Paulie Gee’s, a casual pizza restaurant in Wicker Park, has added a 15% service charge to its bills since 2022. Customers still have the option to tip but are not expected to, said manager Tony Dezutter.

The charge has ensured that Paulie Gee’s workers earn a livable wage instead of having to rely on tips, said employee Miguel Hugetz.

“Because the wages are so good here, I intend to stay as long as I am living in Chicago,” he said. “It’s good for retention, and I also think it’s good for output and productivity. I want to be productive here because I know I’m getting paid a good amount.”

The Aon Center’s Starbucks location pays employees a base salary above the minimum wage but has a touchscreen in case customers want to leave a tip, said barista Aaron Allen.

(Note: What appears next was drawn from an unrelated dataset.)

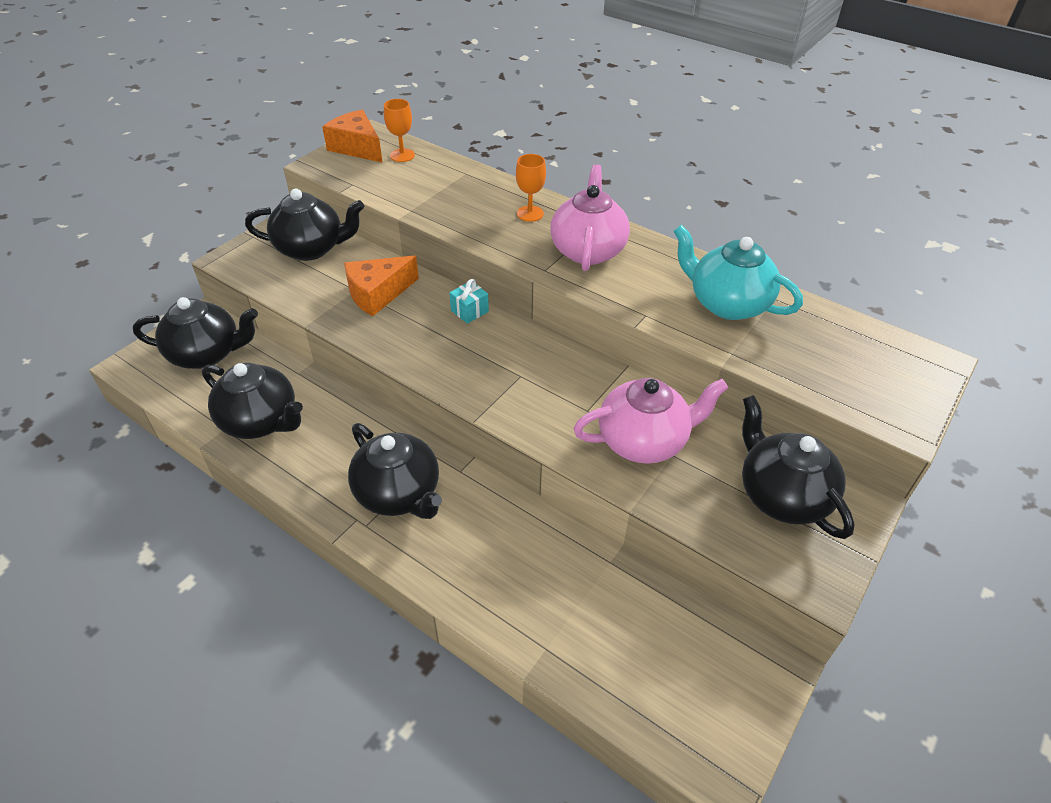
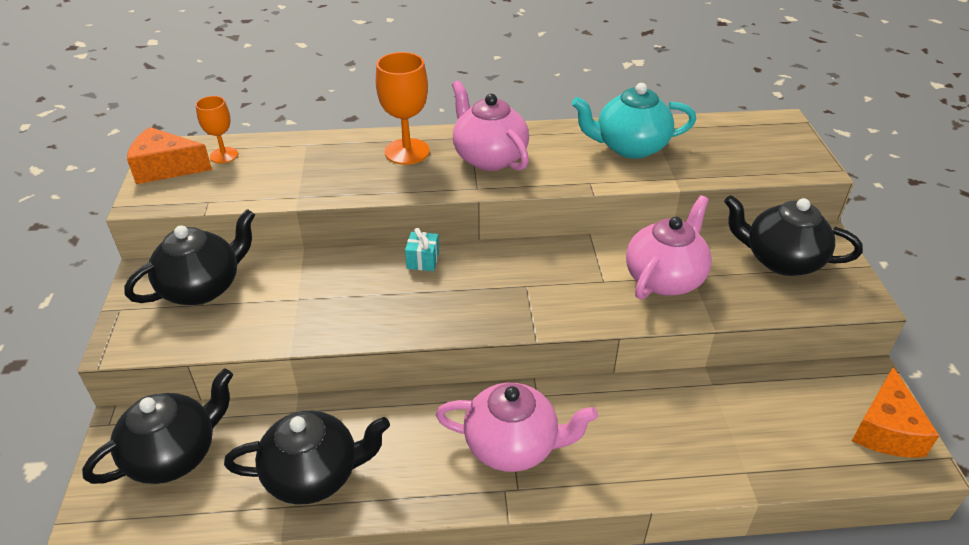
camera: 40 degrees left, 5 degrees down
orange cheese [344,256,419,316] -> orange cheese moved to [852,367,940,458]
black teapot [348,423,442,519] -> pink teapot [436,383,598,472]
orange goblet [516,154,546,222] -> orange goblet [376,52,430,165], size x1.63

Allen, who was formerly a waiter at Anto Pizza and Pasta in Rogers Park, said that service charges should be reserved for sit-down restaurants that host large groups of people.

“I feel better about myself when someone tips me willingly because that means I exceeded their expectations,” he said.

The tipping culture in American cities like Chicago is uncommon across the rest of the world, said Jean Kim, a psychiatrist and contributor to Psychology Today, an online publication focusing on human behavior. Many European countries pay their workers a living wage before tips, while tips are often outright refused in Japan, said Kim.

Chicago’s One Fair Wage ordinance will end subminimum wages by 2028, meaning that workers will be guaranteed at least $15.80 per hour. Before the ordinance, many workers depended on tips from customers to earn a minimum wage.